Chart-based quiz items:
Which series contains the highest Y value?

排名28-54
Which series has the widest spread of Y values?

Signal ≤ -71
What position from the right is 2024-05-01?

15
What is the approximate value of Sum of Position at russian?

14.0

* * *

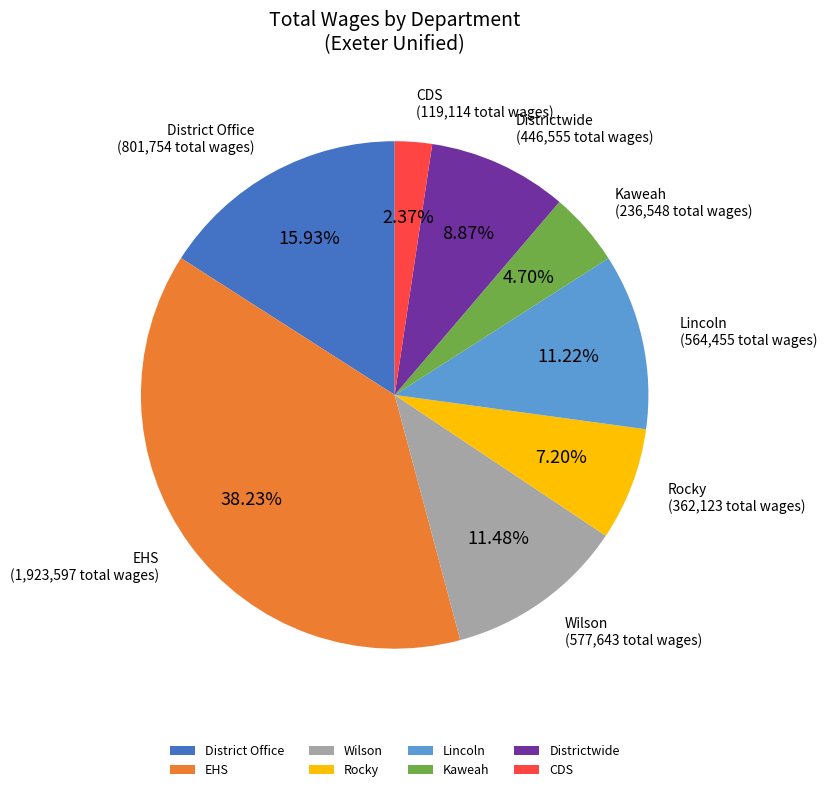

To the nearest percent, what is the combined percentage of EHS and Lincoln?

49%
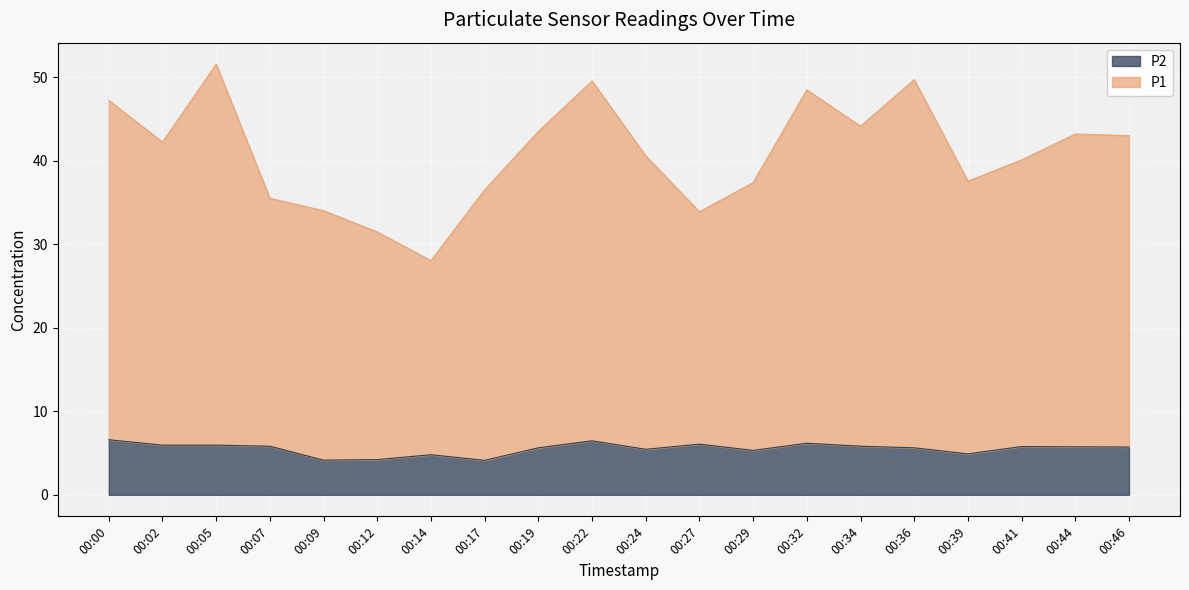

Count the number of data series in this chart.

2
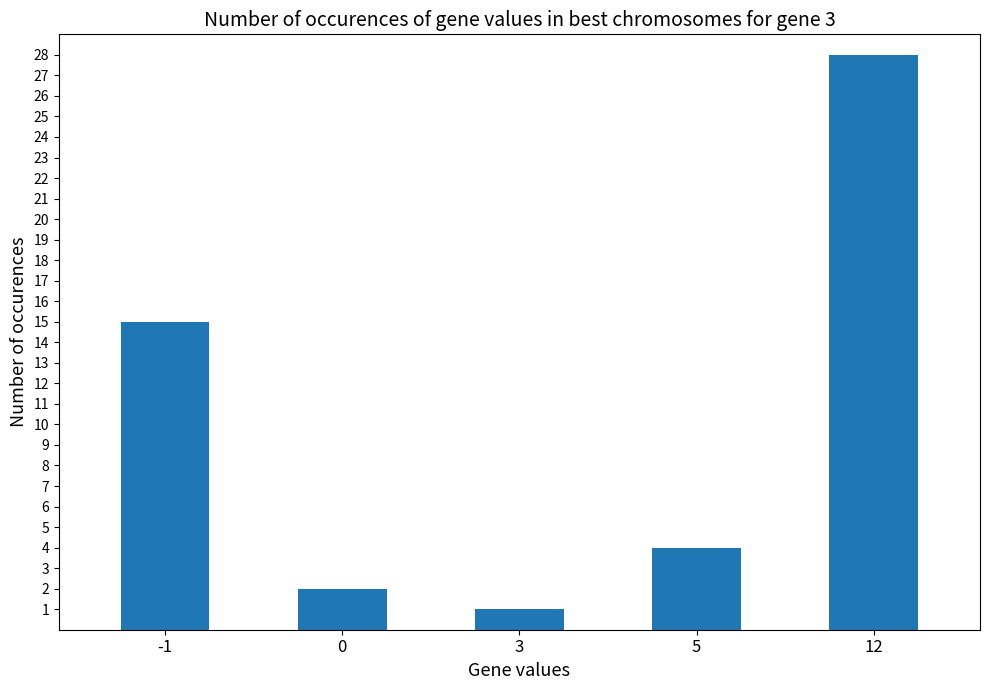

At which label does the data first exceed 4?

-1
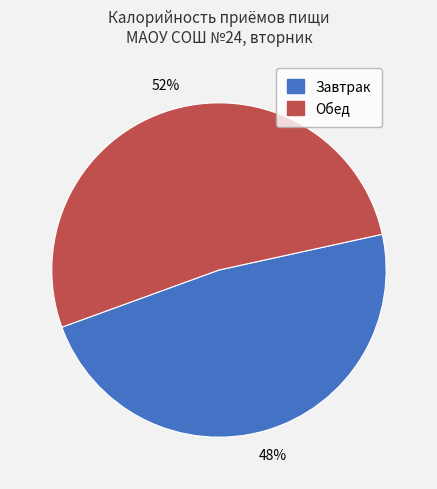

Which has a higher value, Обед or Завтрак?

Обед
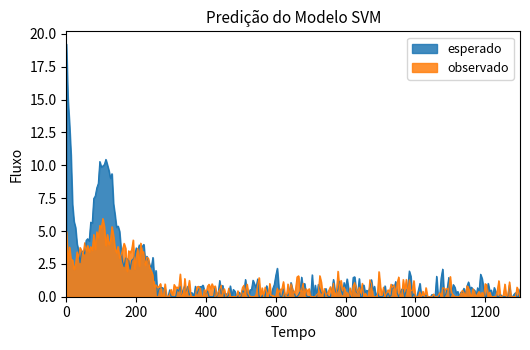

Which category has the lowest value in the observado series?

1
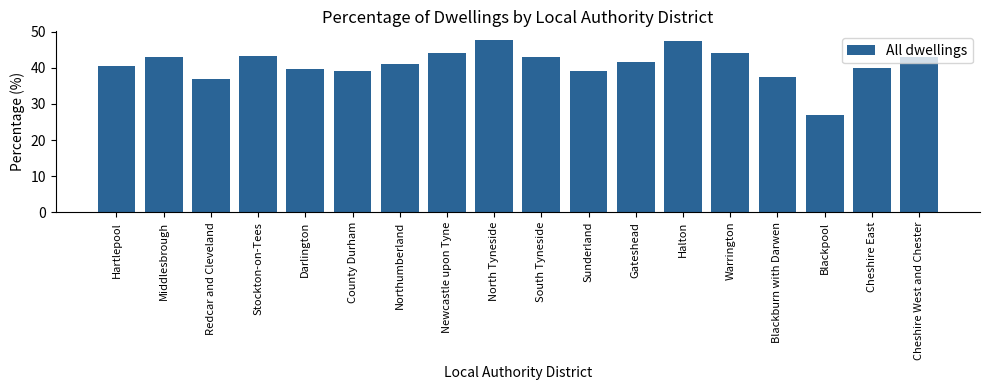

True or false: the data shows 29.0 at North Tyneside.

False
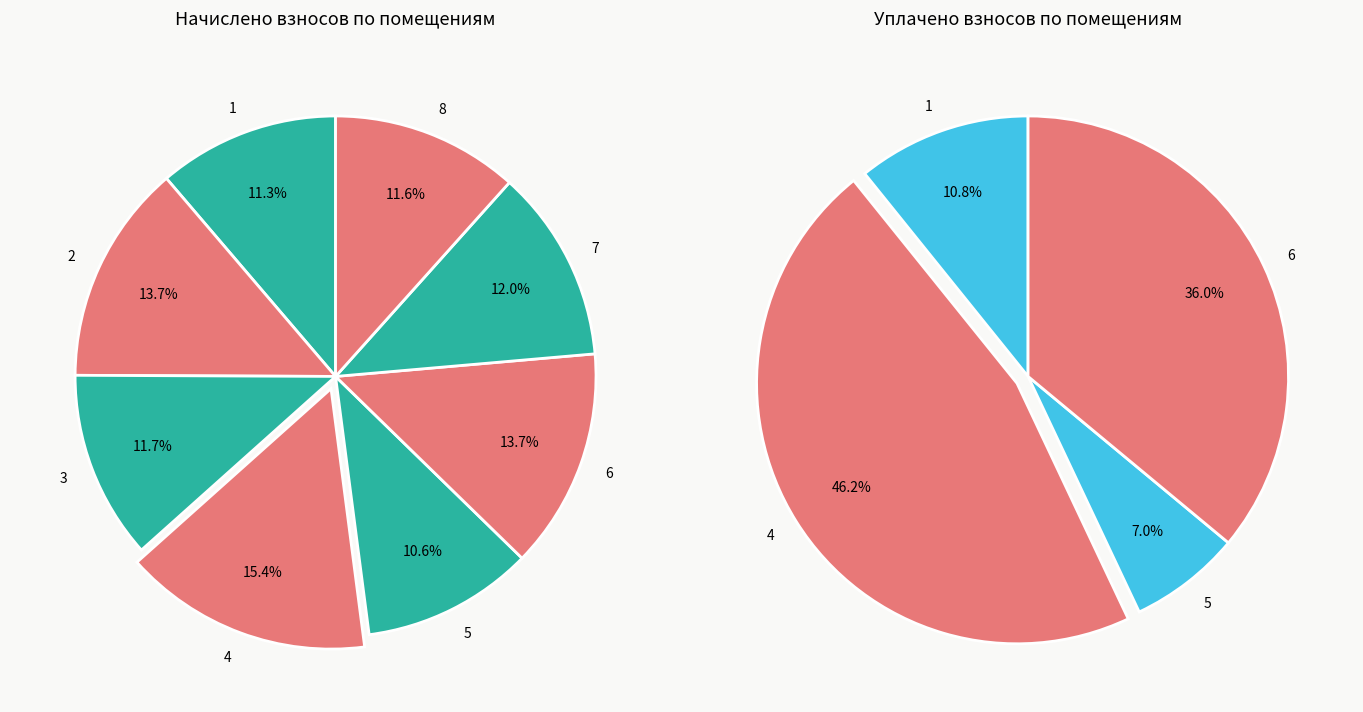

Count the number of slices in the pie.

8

Work to complete.
Revise the items from the line containing "Which series contains the highest Y value?" through the line containing "What is the approximate", changing "widest spread" to "largest range" and leaving all else as is.

Answer to this exercise.
Which series contains the highest Y value?

排名28-54
Which series has the largest range of Y values?

Signal ≤ -71
What position from the right is 2024-05-01?

15
What is the approximate value of Sum of Position at russian?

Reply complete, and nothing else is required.